What are you reading right now for fun?
Ian: Before They Are Hanged, by Joe Abercrombie, which is the second book in the “First Law” series. Book one, The Blade Itself, was so good that I bought the next two without batting an eye. I’m also trying desperately to catch up on my New Yorker subscription but finding I’m always at least a month behind.
You have a free weekend and carte blanche to go anywhere and do anything. What do you do?
Ian: I would take my family to a cabin in the woods with a big, open lawn running down to a lake. We’d meet some of our closest friends there and spend the weekend reading, swimming, grilling, and relaxing.
What was your favorite thing about college?
Ian: Nobody who knows me would expect me to say anything other than ultimate Frisbee, and I couldn’t come up with a better answer, so there it is. The Frisbee team is where I met my closest friends, it was how I created community at Reed and around Portland, and it was a way for me to challenge my physical limitations as much as my classes were challenging my intellectual ones.
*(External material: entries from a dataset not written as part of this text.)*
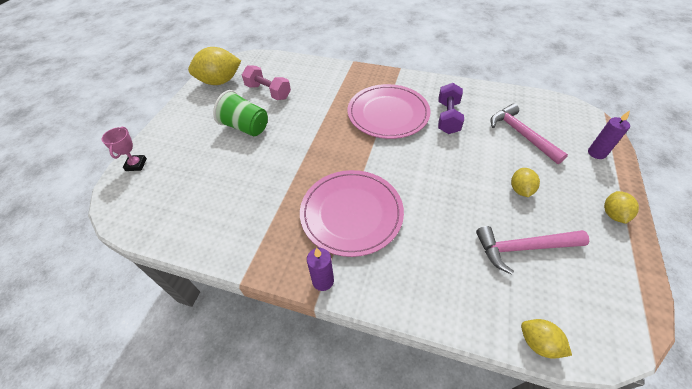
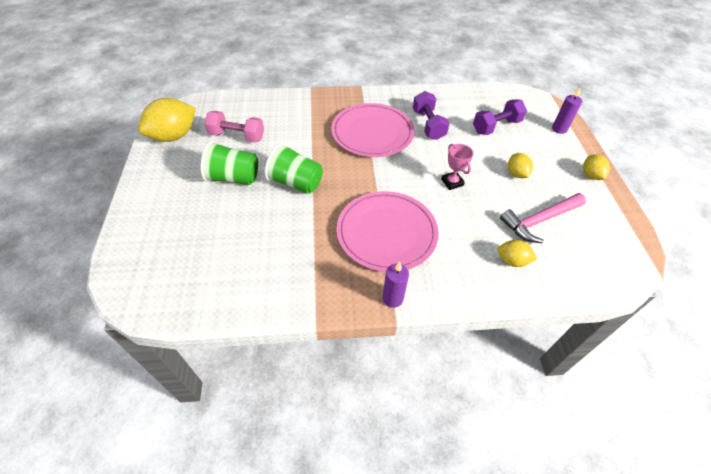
camera: 25 degrees left, 0 degrees up
(136, 164) = (127, 248): pink trophy -> pink trophy (452, 182)
(294, 144) = (296, 183): none -> green cup
(521, 134) = (496, 126): pink hammer -> purple dumbbell
(538, 343) = (582, 288): yellow lemon -> yellow lemon (512, 261)

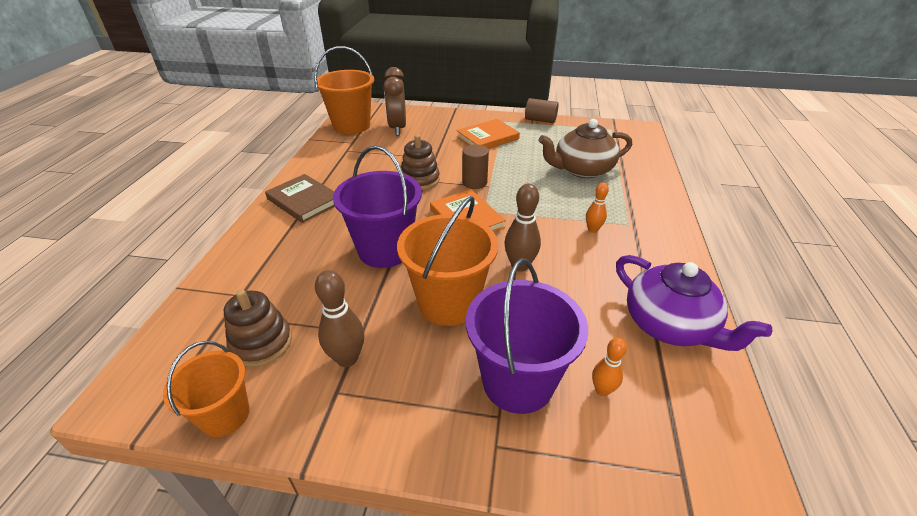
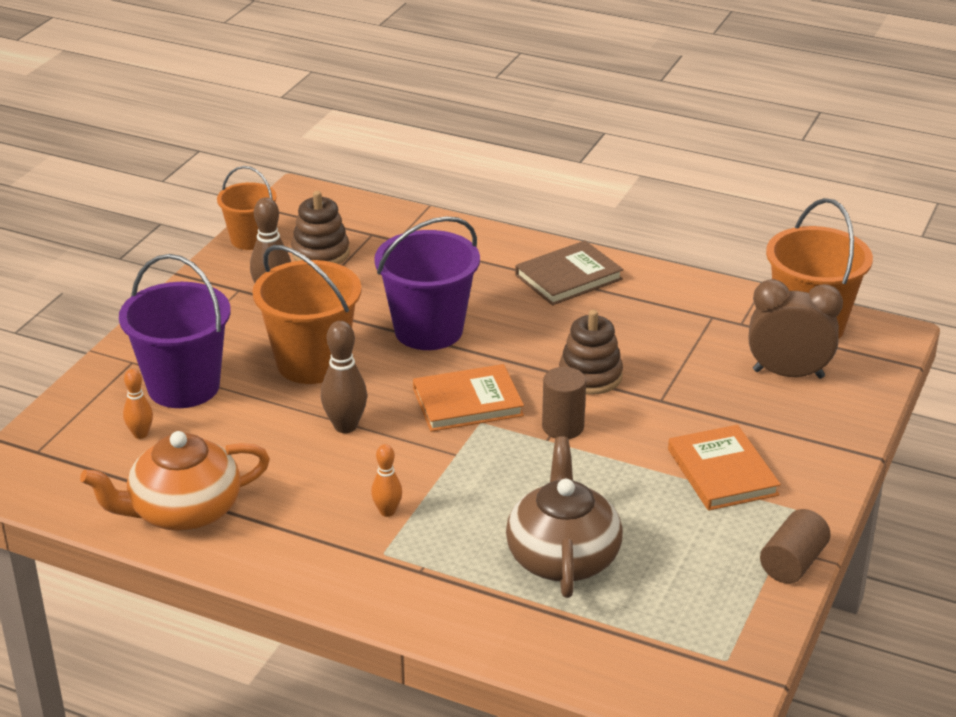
camera: 105 degrees right, 5 degrees down
(669, 325) = (183, 511): purple teapot -> orange teapot

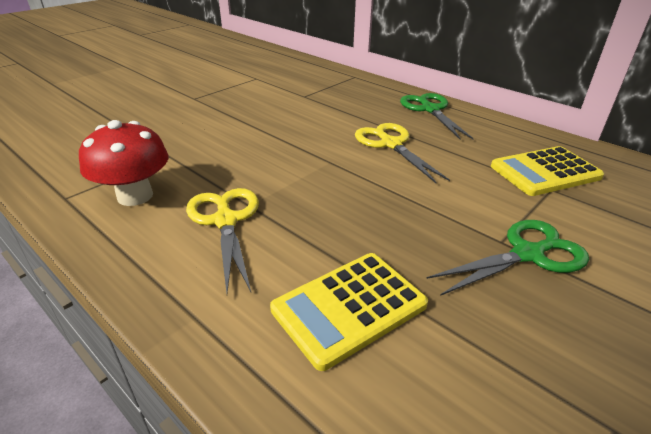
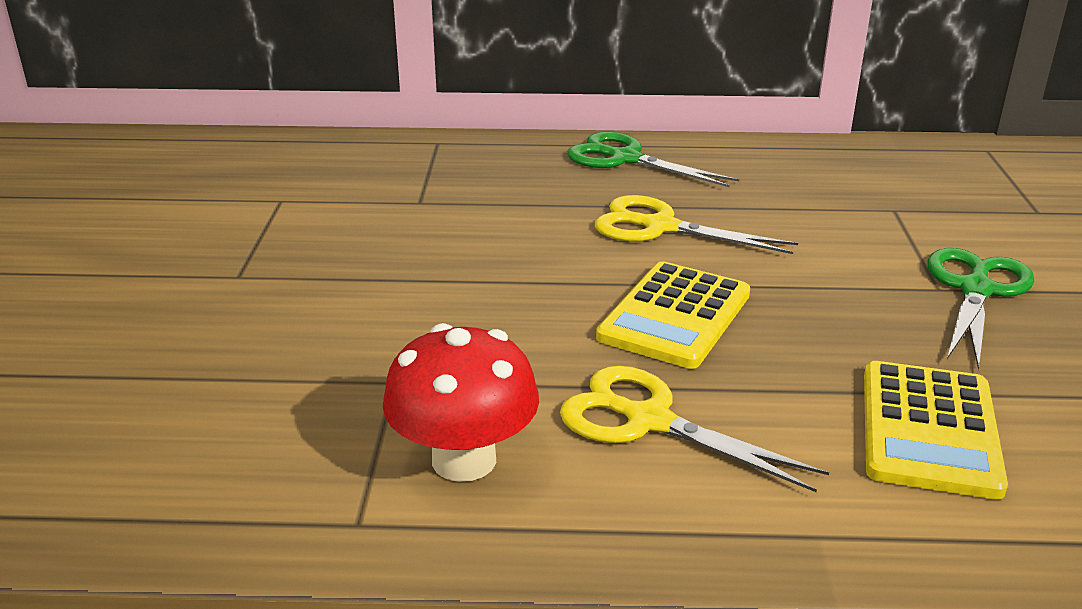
camera: 40 degrees left, 5 degrees down
(545, 172) = (861, 192): yellow calculator -> yellow calculator (675, 316)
Ironic that my experience at Reed was in many ways defined by a sport, given the institution’s categorical abstention from varsity athletics.
What about your college experience was different from what you expected?
Ian: I never expected it to be so hard. I thought I was a pretty smart kid when I graduated from high school, but I got to Reed and discovered how many brilliant minds are out there, and how much I have to learn from them. Reed was a seriously humbling experience.
What’s your philosophy on college admission?
Ian: Don’t begin with an answer; begin with a question. Then, ask as many questions as you can. Stay as broad as possible for as long as possible. Give yourself as many options as you can conceive. Do research. Be open to discomfort. Try to see yourself everywhere you look. Try again. Don’t marry yourself to one school too early in the process; if it’s really your #1 choice, it’ll still be there a month from now. If you do it all right, you’ll learn something about yourself along the way.
What aspect of the college admissions process do you most enjoy working on?
Ian: I love writing, and I love the writing process. I love helping students conceive an essay idea that has potential. I love the moment when a student realizes that something he thought was simple and normal is actually really interesting and really special and might make for a terrific essay. And I love helping her write it, and talk through it, and edit it, until she loves it and it’s ready to be submitted.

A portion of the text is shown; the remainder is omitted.